If I understand draft-mcnally-envelope-07 right, any receiver of an elided document can undo the elisions (and get all the cryptographic verification that indeed what they found is right) if they guess.

For example, if my data is

"Alice" [
    "knows": "Bob"
]

and I publish it as

"Alice" [
    "knows": ELIDED
]

then any receiver who knows who is in our class (Alice, Bob, Eve, Mallory and Sybil) can find out whom Alice knows by just trying all the available values.

This is similar to the trouble we've had in RDF/FoaF when foaf:mbox_sha1sum was popular: You may not be able to find the address in open space, but if you got your hands on the list of pseudonyms used as hotmail addresses those days, you could easily deanonymize an otherwise private email address.
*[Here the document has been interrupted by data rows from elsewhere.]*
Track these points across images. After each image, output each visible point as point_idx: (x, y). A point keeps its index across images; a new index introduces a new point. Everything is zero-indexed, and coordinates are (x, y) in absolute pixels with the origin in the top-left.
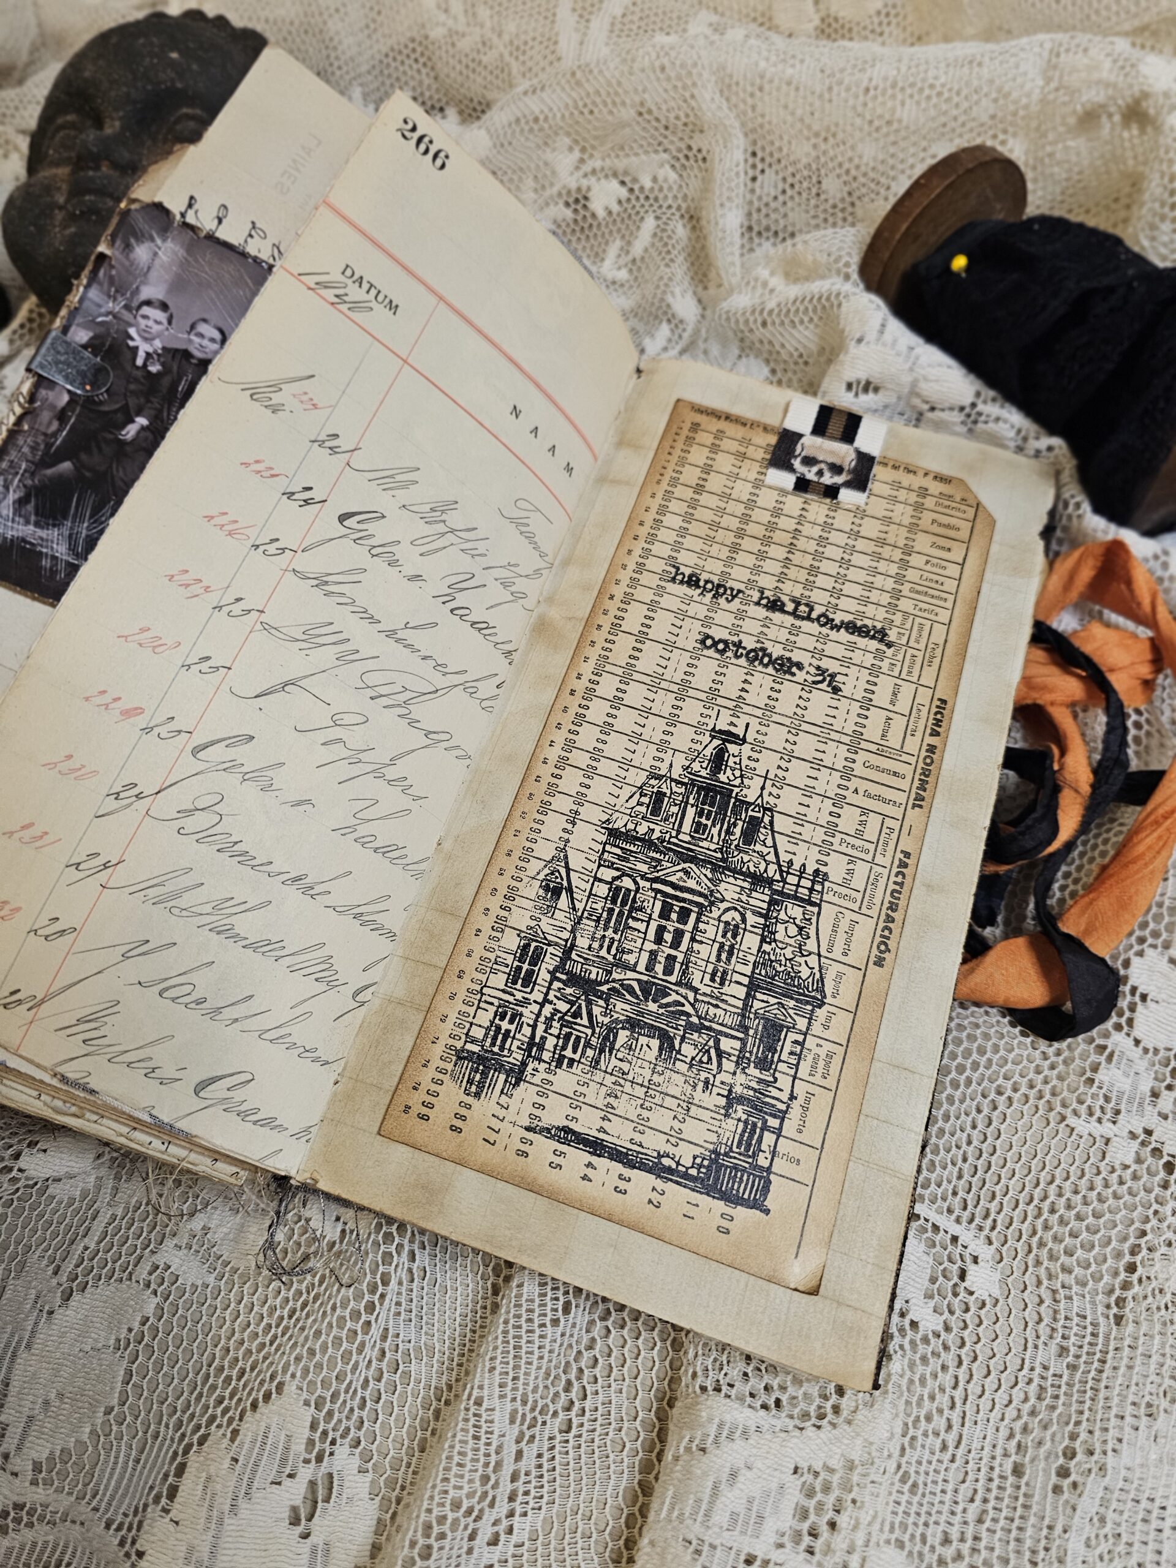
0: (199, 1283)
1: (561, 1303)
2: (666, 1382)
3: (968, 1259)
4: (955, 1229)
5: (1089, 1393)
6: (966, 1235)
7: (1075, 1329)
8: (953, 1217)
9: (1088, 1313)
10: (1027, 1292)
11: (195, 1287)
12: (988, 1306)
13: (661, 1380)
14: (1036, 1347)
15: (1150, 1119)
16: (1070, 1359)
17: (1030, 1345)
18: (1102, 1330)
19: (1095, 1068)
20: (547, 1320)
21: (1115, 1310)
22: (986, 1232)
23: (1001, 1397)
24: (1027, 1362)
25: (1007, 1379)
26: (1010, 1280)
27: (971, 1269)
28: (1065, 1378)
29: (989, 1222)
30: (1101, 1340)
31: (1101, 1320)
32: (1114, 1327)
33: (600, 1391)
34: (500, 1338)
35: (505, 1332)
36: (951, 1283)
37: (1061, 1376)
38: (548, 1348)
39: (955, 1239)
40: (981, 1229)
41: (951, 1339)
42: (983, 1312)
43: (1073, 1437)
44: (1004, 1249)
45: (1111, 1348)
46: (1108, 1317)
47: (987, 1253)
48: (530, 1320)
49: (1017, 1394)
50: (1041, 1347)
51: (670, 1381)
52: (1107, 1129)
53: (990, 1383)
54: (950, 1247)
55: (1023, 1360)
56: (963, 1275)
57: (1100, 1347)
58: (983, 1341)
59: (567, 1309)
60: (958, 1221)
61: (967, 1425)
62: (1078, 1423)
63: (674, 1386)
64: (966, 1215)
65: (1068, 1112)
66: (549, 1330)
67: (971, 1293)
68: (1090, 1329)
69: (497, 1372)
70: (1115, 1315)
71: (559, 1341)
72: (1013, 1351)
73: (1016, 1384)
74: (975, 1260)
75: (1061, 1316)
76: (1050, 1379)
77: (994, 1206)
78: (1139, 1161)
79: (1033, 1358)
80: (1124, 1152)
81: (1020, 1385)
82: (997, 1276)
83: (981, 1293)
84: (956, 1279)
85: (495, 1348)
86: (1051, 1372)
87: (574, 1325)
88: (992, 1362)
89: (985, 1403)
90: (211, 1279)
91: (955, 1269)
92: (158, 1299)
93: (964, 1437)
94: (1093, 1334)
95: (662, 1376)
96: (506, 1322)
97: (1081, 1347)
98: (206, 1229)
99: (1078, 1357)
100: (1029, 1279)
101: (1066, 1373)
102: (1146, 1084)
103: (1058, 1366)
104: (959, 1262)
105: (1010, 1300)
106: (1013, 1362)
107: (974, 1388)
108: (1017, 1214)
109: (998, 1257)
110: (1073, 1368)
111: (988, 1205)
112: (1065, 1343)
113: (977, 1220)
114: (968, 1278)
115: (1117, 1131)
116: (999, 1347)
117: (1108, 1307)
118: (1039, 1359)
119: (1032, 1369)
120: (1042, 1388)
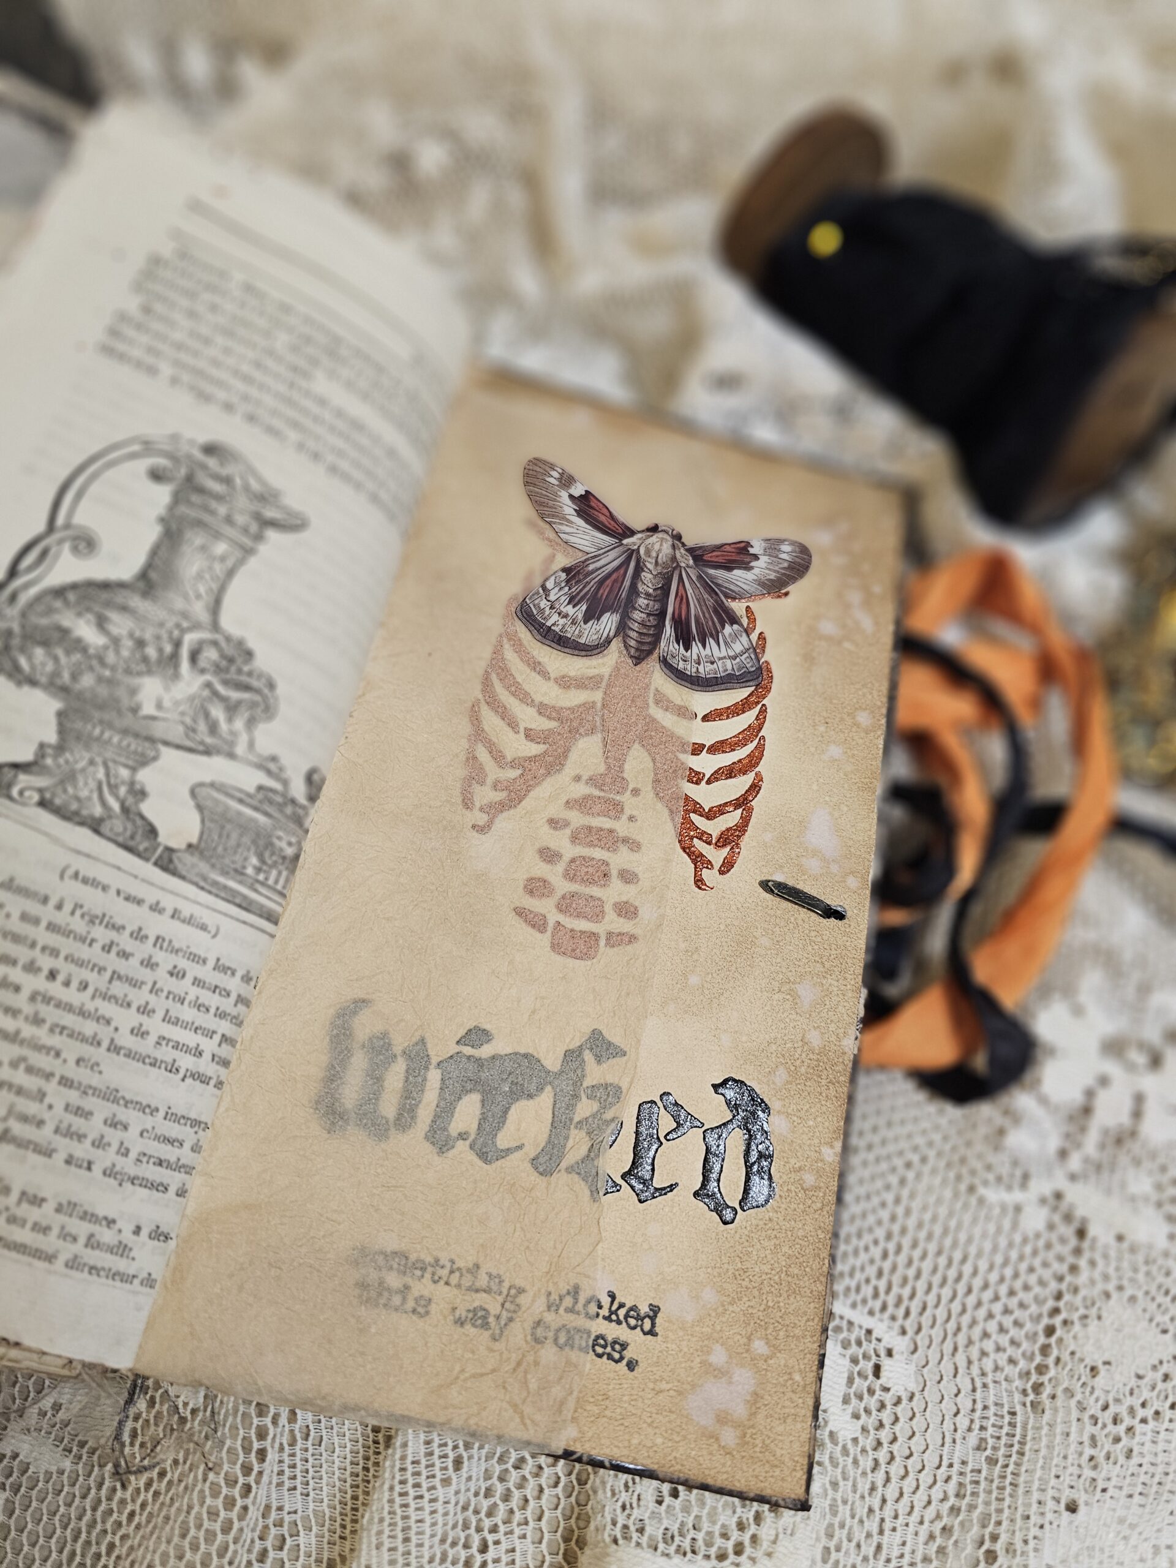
0: (54, 1469)
1: (450, 1460)
2: (573, 1521)
3: (883, 1353)
4: (868, 1322)
5: (1008, 1490)
6: (880, 1327)
7: (992, 1420)
8: (866, 1310)
9: (1005, 1401)
10: (943, 1382)
11: (48, 1475)
12: (905, 1401)
13: (567, 1518)
14: (954, 1441)
15: (1060, 1181)
16: (988, 1452)
17: (948, 1440)
18: (1019, 1419)
19: (1001, 1132)
20: (437, 1482)
21: (1032, 1397)
22: (900, 1321)
23: (920, 1498)
24: (945, 1458)
25: (926, 1478)
26: (925, 1370)
27: (886, 1363)
28: (984, 1473)
29: (901, 1312)
30: (1018, 1431)
31: (1018, 1408)
32: (1032, 1416)
33: (503, 1539)
34: (387, 1509)
35: (391, 1501)
36: (866, 1384)
37: (979, 1471)
38: (441, 1511)
39: (869, 1332)
40: (893, 1318)
41: (869, 1442)
42: (899, 1410)
43: (995, 1538)
44: (919, 1338)
45: (1029, 1438)
46: (1024, 1405)
47: (901, 1345)
48: (417, 1485)
49: (937, 1493)
50: (958, 1441)
51: (578, 1518)
52: (1017, 1196)
53: (909, 1484)
54: (865, 1343)
55: (941, 1457)
56: (877, 1370)
57: (1017, 1438)
58: (900, 1440)
59: (458, 1463)
60: (871, 1313)
61: (887, 1532)
62: (999, 1523)
63: (582, 1524)
64: (878, 1304)
65: (977, 1181)
66: (440, 1492)
67: (886, 1390)
68: (1007, 1418)
69: (385, 1549)
70: (1032, 1402)
71: (453, 1502)
72: (931, 1447)
73: (935, 1482)
74: (890, 1353)
75: (979, 1406)
76: (969, 1475)
77: (906, 1292)
78: (1051, 1227)
79: (952, 1453)
80: (1035, 1219)
81: (939, 1484)
82: (912, 1368)
83: (898, 1389)
84: (871, 1377)
85: (381, 1520)
86: (970, 1467)
87: (469, 1479)
88: (910, 1462)
89: (903, 1507)
90: (67, 1464)
91: (868, 1367)
92: (7, 1494)
93: (885, 1547)
94: (1010, 1424)
95: (568, 1513)
96: (391, 1488)
97: (999, 1438)
98: (57, 1407)
99: (995, 1449)
100: (947, 1367)
101: (985, 1467)
102: (1054, 1143)
103: (977, 1460)
104: (874, 1359)
105: (926, 1393)
106: (931, 1459)
107: (891, 1492)
108: (931, 1299)
109: (912, 1347)
110: (992, 1461)
111: (900, 1291)
112: (983, 1435)
113: (890, 1309)
114: (883, 1374)
115: (1026, 1197)
116: (917, 1444)
117: (1024, 1392)
118: (957, 1454)
119: (951, 1465)
120: (961, 1484)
Similarly (although admittedly I didn't find any reliable sources on a quick search, but I do remember there was a case) censored documents having been uncensored simply because there was only a specific set of characters whose width would sum up to the distance of the words before and after, reducing the problem to a matter of finding anagrams.

There is an alternative, but it is costly (and actually that cost is one of the factors deterring me from using Gordian for CoRAL, but then if that cost is not there, neither is the elision benefit for these applications):

All elidible items (envelope, leaf, node, assertion IIUC) could get a salt prepended to them -- a random, maybe 128bit value. Thus I'd use (with abbreviated salts in parentheses, although they wouldn't usually be shown in envelope hierarchies)

(123)
(456)"Alice" [
    (789) (0ab)"knows": (cde)"Bob"
]

and publish

(123)
(456)"Alice" [
    (789) (0ab)"knows": ELIDED
]

Now someone who has an idea of whom Alice might know does not just have to guess that it is Bob (something that may just take a hand full of guesses) but also has to guess the salt associated with that ("cde" would actually be much longer).

This is particularly costly when the individual elided items are short (like, when you have a list of countless sensor data values), but that is also when the chances of guessing the items is the largest because the items are so small that guessing is feasible.

(Don't pin this on the term of "salt" … it neither fits "salt" precisely because there it is secret, or maybe it fits because it is as public as the salted value … at any rate it's not a nonce because there is no strong requirement that it is only used once).